Choosing the Best UPSC Civil Services Mains Optional Subject

The UPSC civil services main exam is made up of nine papers, two of which are for your optional subject. Since 2013, candidates have been required to choose only one optional subject. Both papers are worth 250 points each, for a total of 500 points for the optional. 

How do you select an optional subject for the UPSC exam?

Most UPSC aspirants have difficulty deciding which optional subject to take. Here is a list of the optional subjects that are mentioned below:

  1. Agriculture
  2. Animal Husbandry & Veterinary Science
  3. Anthropology
  4. Botany
  5. Chemistry
  6. Civil Engineering
  7. Commerce and Accountancy
  8. Economics
  9. Electrical Engineering
  10. Geography
  11.      Geology
  12. History
  13. Law
  14. Management
  15. Mathematics
  16. Mechanical Engineering
  17. Medical Science
  18. Philosophy
  19. Physics
  20. Political Science and International Relations
  21. Psychology
  22. Public Administration
  23. Sociology
  24. Statistics
  25. Zoology

Popularity

Some UPSC candidates choose an optional which is selected by the majority of UPSC candidates. While the merits of selecting a popular subject can be argued, there are numerous reasons for their popularity. These subjects have a smaller syllabus than others, are more important to some candidates, or simply have a higher number of candidates with these subjects as their graduation subject. Public administration, geography, history, sociology, and psychology are the most popular optional subjects for the UPSC exam.

Subjects to score:

Some IAS aspirants choose subjects that are considered scoring. This category includes public administration and geography, which includes laws and maps. But keep in mind that if you have no interest in these subjects and/or find them difficult, you should not consider them optional. 

Explore the availability of materials.

A few UPSC candidates look for subjects with a lot of study material. History, geography, anthropology, sociology, political science, psychology, and public administration are examples of such subjects.

Institution

Some andidates choose such subjects where there is more coaching available. Again, this is highly subjective, as a candidate may attend coaching classes but be uninterested in the subject, rendering them ineffective. Of course, if you have lost touch with your graduation or post-graduation subject and want to restart your IAS preparation, this criterion is a good place to start.

Your educational background

Several candidates select a subject that they have studied during their previous education or graduation. They do this because they have already studied it and only need to reshape their knowledge in accordance with the UPSC syllabus. Nothing has to be learned from the ground up here. Many doctors study medical science because it is where they feel most at ease. This option is especially recommended for students who are pursuing their education while also preparing for the civil services, or for those who begin their UPSC exam preparation while still in college.

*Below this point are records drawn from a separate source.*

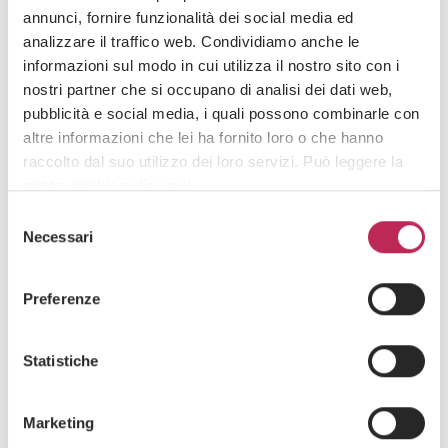
annunci, fornire funzionalità dei social media ed
analizzare il traffico web. Condividiamo anche le
Press
Regulación financiera y fintech
informazioni sul modo in cui utilizza il nostro sito con i
nostri partner che si occupano di analisi dei dati web,
1 de julio de 2026
pubblicità e social media, i quali possono combinarle con
LEXIA assists Cryptosmart in obtaining MiCAR
altre informazioni che lei ha fornito loro o che hanno
authorisation from Consob and the Bank of Italy
raccolto dal suo utilizzo dei loro servizi. Può leggere la
nostra cookie policy
qui
.
Selezione
Attenzione: chiudendo questo banner, cliccando in
Necessari
del
un’area sottostante o accedendo ad un’altra pagina del
consenso
sito, acconsente all’uso dei cookie necessari.
Preferenze
Statistiche
Marketing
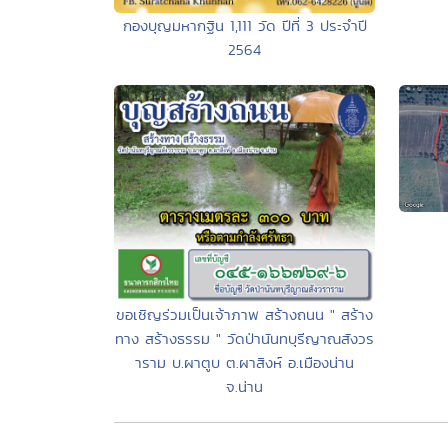
กองบุญมหากฐิน 1,111 วัด ปีที่ 3 ประจำปี
2564
ขอเชิญร่วมเป็นเจ้าภาพ สร้างถนน " สร้าง
ทาง สร้างธรรม " วัดป่านันทบุรีญาณสังวร
าราม บ.ผาตูบ ต.ผาสิงห์ อ.เมืองน่าน
จ.น่าน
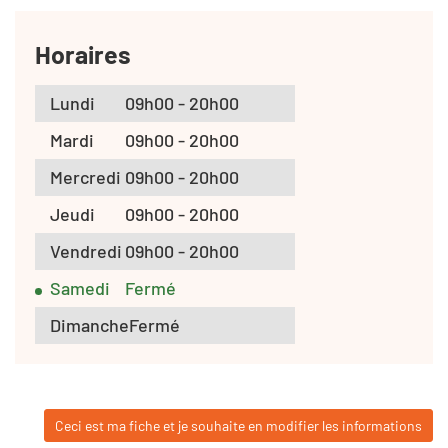
Horaires
Lundi
09h00 - 20h00
Mardi
09h00 - 20h00
Mercredi
09h00 - 20h00
Jeudi
09h00 - 20h00
Vendredi
09h00 - 20h00
Samedi
Fermé
Dimanche
Fermé
Ceci est ma fiche et je souhaite en modifier les informations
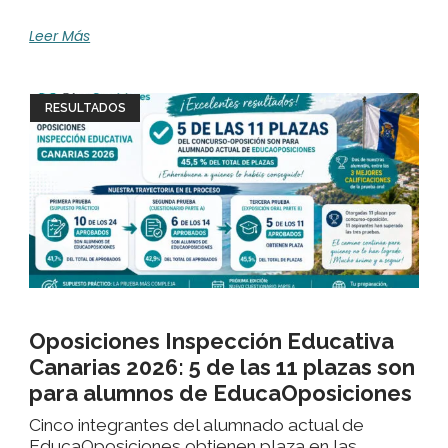
Leer Más
RESULTADOS
Oposiciones Inspección Educativa
Canarias 2026: 5 de las 11 plazas son
para alumnos de EducaOposiciones
Cinco integrantes del alumnado actual de
EducaOposiciones obtienen plaza en las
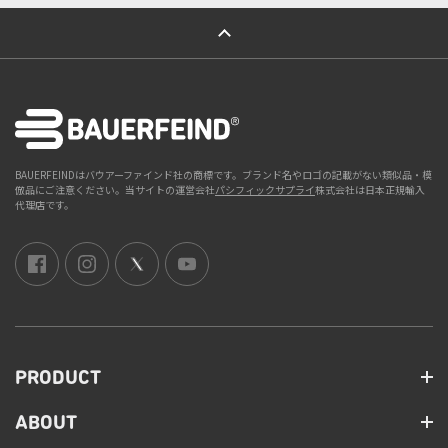
ページトップへ
BAUERFEINDはバウアーファインド社の商標です。ブランド名やロゴの記載がない類似品・模
倣品にご注意ください。当サイトの運営会社
パシフィックサプライ
株式会社は日本正規輸入
代理店です。
PRODUCT
ABOUT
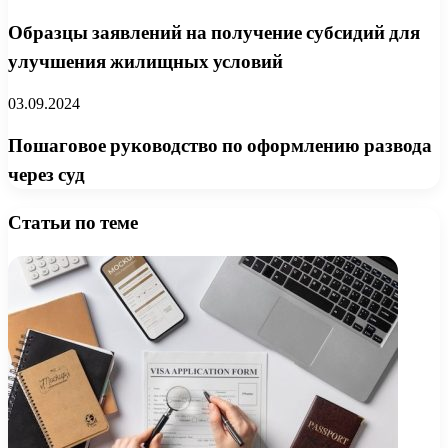
Образцы заявлений на получение субсидий для
улучшения жилищных условий
03.09.2024
Пошаговое руководство по оформлению развода
через суд
Статьи по теме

Crossover with General Studies (GS)

For civil service aspirants who are unfamiliar with many of the subjects to be coated, selecting a subject that overlaps with the GS papers is a good option. This is also recommended if you are short on time. History, public administration, geography, sociology, political science, and philosophy are among them.

Interest

Nevertheless, an important consideration when choosing an optional subject should be your focus on it. If you want to learn more about a subject and enjoy reading about it, you should undoubtedly pursue it. You can also accelerate your studies in subjects that appeal to you.

 Keep this in mind when selecting an optional.

For the UPSC mains, there is no single formula for selecting an optional. There is no correct answer. In this regard, you cannot imitate others. What worked for the previous champion might not work for you. Keep in mind the criterion mentioned above, but make sure you choose a subject that you enjoy and are confident in, regardless of its prominence or presumed score nature.